● **SET OF TASKS**:
1 > From the comment thread, quote the part that opens with the words containing "posted by eagles123" and closes with "a bad alternative.".
2 > Answer these questions using the comment thread:
(a) What time mark is given for the advice to learn to code?
(b) Whose doctoral thesis did she review, according to Grumpy old geek?
(c) How old is the daughter mentioned by feckless?

Dad: Go see if asking “have you thought about magnetic fields” helps"

posted by dfm500 at 4:32 PM on November 27, 2019 [6 favorites]


Her explanation and news videos are really good. She’s good at explaining stuff so average internet joes like myself can understand.
posted by eagles123 at 4:56 PM on November 27, 2019 [2 favorites]


Her advice at 11:00 to learn to code is spot on. New research is providing data in chunks that are well measured in terabytes, and you can't just drop it into Excel any more. Generally, there's a strong division along age lines of which scientists are willing and able to do the programming themselves.

And if the whole tenure-track-at-Oxford thing doesn't work out, having some ability with programming to build on isn't such a bad alternative.
posted by cowcowgrasstree at 5:26 PM on November 27, 2019 [1 favorite]


Her review of Brian May's doctoral thesis is worth a look.
posted by Grumpy old geek at 6:18 PM on November 27, 2019 [3 favorites]


Showed this to my 13-year old daughter who is interested in astrophysics. Said daughter now has a new personal hero, new Youtube channel to subscribe to, and more of a clue as to what astrophysicists actually do.
posted by feckless at 9:37 PM on November 27, 2019 [8 favorites]


Astrophysics doesn’t really suffer too much from older scientists not being coders (I mean push back far enough and you’ll find that, but most profs these days will have spent many hours coding in their career). The problem is usually that the older generation maybe haven’t been using the current coding ecosystems much.

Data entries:
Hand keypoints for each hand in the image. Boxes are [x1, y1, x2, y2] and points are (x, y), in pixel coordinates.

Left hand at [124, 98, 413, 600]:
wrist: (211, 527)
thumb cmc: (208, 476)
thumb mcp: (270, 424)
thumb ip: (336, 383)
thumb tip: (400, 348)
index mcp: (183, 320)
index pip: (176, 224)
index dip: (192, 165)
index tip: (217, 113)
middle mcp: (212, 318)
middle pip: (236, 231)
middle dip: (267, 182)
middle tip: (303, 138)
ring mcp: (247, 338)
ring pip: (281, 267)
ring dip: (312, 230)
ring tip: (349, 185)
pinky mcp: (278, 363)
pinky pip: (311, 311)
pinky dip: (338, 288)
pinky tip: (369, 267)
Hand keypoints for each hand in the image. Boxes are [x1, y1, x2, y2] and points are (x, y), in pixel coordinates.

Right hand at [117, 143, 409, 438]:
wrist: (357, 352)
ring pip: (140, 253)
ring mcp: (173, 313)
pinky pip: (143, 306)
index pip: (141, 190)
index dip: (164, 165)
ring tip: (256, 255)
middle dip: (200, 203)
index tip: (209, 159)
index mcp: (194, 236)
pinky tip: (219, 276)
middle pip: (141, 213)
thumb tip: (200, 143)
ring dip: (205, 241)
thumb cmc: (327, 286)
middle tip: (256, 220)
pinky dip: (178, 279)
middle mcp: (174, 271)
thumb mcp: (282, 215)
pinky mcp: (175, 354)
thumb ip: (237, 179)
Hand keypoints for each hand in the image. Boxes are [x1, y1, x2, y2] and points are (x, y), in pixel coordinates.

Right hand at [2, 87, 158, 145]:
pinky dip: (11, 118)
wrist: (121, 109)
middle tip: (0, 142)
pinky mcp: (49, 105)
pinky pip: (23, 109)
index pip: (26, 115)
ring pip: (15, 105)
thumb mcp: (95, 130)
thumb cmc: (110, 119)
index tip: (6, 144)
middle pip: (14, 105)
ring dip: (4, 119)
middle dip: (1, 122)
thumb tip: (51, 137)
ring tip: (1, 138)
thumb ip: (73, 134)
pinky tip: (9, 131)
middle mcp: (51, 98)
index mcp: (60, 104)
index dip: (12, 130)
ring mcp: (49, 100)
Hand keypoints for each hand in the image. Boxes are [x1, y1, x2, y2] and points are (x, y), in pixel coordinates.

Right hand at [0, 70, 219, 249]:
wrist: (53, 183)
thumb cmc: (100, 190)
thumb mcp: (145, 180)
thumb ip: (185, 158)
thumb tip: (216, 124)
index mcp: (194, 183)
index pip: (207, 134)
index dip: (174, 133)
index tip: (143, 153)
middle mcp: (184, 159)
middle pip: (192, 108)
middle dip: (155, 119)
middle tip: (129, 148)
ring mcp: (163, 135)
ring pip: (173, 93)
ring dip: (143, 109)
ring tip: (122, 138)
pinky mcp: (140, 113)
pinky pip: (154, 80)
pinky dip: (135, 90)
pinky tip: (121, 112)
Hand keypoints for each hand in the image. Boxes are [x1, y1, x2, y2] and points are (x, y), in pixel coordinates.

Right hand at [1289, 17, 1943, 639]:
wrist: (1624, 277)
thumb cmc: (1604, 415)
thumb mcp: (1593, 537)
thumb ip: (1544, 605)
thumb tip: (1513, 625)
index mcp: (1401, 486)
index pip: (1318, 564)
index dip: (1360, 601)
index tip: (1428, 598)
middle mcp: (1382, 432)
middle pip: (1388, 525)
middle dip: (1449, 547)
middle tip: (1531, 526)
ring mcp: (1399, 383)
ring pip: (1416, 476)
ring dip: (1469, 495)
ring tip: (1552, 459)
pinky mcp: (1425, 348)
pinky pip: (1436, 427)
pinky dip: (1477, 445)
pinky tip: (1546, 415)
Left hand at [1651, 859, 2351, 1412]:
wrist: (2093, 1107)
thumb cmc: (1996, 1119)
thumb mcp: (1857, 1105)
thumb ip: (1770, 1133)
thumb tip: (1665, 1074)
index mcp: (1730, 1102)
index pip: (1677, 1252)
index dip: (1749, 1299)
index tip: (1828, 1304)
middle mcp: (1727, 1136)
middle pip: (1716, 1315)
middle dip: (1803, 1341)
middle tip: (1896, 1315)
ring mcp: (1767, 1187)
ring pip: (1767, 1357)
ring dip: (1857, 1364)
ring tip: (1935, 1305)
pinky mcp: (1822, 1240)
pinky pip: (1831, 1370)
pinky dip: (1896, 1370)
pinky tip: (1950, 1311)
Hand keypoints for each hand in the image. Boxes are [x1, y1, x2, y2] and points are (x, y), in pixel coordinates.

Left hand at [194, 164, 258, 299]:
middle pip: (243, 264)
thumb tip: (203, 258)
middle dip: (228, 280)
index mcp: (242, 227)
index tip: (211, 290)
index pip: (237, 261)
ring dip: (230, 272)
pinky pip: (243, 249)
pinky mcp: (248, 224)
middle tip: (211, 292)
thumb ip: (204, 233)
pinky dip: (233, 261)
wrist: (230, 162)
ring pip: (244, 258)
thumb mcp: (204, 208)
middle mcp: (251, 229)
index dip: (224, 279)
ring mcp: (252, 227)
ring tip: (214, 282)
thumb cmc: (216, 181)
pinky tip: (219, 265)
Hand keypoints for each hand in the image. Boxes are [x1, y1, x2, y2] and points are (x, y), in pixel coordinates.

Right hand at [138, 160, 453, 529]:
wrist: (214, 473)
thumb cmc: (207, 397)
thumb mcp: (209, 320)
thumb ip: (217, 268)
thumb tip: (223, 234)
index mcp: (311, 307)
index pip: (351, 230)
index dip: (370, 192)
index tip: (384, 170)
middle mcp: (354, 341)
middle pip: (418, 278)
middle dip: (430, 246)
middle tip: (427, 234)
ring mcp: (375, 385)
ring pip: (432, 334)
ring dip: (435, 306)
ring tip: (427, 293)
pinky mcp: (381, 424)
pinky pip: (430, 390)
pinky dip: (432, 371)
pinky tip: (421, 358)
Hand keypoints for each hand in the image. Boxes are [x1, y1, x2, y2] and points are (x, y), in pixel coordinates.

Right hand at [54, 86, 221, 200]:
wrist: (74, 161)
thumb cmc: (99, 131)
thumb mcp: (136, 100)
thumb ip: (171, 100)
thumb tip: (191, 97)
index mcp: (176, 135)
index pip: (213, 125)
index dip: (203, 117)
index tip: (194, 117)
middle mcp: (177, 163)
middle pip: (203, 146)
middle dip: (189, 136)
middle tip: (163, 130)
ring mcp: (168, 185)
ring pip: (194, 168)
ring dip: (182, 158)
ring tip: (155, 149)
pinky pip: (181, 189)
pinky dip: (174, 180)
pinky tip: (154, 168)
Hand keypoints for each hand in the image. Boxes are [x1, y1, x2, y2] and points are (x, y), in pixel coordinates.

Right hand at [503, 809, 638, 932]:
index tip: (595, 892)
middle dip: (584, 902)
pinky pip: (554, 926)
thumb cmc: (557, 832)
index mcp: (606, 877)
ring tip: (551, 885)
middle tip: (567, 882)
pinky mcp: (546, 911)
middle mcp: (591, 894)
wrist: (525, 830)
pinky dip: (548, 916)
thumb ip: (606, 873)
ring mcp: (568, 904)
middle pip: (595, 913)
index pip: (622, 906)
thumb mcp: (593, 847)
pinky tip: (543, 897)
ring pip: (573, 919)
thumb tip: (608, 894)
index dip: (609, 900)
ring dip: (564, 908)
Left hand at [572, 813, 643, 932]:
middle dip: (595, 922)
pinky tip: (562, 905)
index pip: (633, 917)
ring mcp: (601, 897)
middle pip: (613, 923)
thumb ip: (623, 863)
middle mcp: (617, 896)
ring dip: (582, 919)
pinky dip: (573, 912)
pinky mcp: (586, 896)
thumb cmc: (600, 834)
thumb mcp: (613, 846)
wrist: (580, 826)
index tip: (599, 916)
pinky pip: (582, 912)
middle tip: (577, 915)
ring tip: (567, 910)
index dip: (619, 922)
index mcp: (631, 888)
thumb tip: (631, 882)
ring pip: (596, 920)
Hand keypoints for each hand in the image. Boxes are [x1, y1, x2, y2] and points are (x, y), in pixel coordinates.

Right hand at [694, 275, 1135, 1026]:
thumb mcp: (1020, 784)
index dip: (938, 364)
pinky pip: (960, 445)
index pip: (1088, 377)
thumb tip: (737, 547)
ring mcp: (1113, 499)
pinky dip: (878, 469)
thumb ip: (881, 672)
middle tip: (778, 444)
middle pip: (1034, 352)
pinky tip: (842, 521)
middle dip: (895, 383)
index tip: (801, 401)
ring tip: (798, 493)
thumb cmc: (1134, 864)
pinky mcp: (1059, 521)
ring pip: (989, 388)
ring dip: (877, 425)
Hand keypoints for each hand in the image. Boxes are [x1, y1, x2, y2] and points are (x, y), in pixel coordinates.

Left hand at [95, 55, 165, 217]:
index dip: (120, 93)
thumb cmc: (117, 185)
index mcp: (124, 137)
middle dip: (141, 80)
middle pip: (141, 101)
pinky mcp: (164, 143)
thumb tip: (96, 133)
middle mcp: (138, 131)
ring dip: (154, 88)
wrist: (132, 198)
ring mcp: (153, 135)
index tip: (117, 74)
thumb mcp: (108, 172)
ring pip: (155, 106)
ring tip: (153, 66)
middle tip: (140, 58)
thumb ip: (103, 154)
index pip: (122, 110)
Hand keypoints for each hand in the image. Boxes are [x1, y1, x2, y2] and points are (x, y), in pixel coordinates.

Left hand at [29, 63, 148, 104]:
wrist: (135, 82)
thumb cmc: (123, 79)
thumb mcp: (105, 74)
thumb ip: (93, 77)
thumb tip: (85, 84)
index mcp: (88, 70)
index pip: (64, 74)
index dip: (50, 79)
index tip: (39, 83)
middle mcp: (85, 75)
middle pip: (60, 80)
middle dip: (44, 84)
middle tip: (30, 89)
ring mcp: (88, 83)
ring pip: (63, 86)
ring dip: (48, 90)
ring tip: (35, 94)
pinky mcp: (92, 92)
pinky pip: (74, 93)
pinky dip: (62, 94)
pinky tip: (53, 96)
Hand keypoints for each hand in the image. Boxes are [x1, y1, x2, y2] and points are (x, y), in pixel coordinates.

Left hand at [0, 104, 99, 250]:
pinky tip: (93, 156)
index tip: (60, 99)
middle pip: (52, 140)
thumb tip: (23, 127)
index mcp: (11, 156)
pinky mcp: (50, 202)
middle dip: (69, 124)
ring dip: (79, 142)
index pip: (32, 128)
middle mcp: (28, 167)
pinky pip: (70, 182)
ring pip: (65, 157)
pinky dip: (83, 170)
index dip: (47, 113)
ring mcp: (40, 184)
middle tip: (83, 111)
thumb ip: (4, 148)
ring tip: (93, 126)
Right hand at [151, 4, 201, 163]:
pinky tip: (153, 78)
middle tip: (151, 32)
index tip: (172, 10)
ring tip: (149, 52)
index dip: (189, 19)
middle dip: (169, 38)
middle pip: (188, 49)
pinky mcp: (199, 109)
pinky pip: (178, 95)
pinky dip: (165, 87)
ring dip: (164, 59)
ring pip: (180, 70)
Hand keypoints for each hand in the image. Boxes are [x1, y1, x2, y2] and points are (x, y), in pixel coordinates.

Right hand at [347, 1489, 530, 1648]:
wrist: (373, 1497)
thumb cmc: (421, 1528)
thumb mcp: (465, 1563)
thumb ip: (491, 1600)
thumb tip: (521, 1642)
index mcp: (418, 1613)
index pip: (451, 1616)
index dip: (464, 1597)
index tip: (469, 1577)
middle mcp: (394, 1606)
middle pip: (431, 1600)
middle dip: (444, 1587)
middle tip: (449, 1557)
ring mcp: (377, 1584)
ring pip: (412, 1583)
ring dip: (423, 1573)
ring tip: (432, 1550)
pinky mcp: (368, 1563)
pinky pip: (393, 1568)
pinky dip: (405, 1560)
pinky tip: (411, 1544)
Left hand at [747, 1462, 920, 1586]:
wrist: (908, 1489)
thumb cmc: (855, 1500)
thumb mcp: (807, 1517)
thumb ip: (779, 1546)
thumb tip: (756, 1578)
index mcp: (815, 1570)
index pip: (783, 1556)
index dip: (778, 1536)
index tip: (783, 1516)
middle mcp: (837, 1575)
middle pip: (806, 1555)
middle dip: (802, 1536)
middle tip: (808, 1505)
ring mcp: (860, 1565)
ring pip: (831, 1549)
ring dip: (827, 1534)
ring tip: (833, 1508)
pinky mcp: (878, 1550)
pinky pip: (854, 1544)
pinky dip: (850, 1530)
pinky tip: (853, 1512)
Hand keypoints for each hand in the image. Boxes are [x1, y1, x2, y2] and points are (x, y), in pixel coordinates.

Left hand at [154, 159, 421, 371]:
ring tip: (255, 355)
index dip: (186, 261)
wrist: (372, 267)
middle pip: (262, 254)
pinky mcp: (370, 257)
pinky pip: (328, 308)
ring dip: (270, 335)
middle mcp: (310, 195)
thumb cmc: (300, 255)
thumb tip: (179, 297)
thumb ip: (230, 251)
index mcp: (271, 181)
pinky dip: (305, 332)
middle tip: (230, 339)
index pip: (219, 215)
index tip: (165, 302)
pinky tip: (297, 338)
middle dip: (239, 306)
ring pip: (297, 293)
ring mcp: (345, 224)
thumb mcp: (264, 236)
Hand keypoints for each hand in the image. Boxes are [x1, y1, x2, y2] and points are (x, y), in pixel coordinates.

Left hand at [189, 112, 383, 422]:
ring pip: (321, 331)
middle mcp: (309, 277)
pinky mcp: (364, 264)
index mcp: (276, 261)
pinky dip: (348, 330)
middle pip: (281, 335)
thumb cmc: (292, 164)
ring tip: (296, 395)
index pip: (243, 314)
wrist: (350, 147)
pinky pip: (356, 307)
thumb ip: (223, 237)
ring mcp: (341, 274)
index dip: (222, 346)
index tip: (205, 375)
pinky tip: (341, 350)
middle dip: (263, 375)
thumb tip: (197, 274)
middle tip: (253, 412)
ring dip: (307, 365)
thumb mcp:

● **RESULTS FOR THE EXERCISE**:
1 >
posted by eagles123 at 4:56 PM on November 27, 2019 [2 favorites]


Her advice at 11:00 to learn to code is spot on. New research is providing data in chunks that are well measured in terabytes, and you can't just drop it into Excel any more. Generally, there's a strong division along age lines of which scientists are willing and able to do the programming themselves.

And if the whole tenure-track-at-Oxford thing doesn't work out, having some ability with programming to build on isn't such a bad alternative.

2 >
(a) 11:00
(b) Brian May's
(c) 13 years old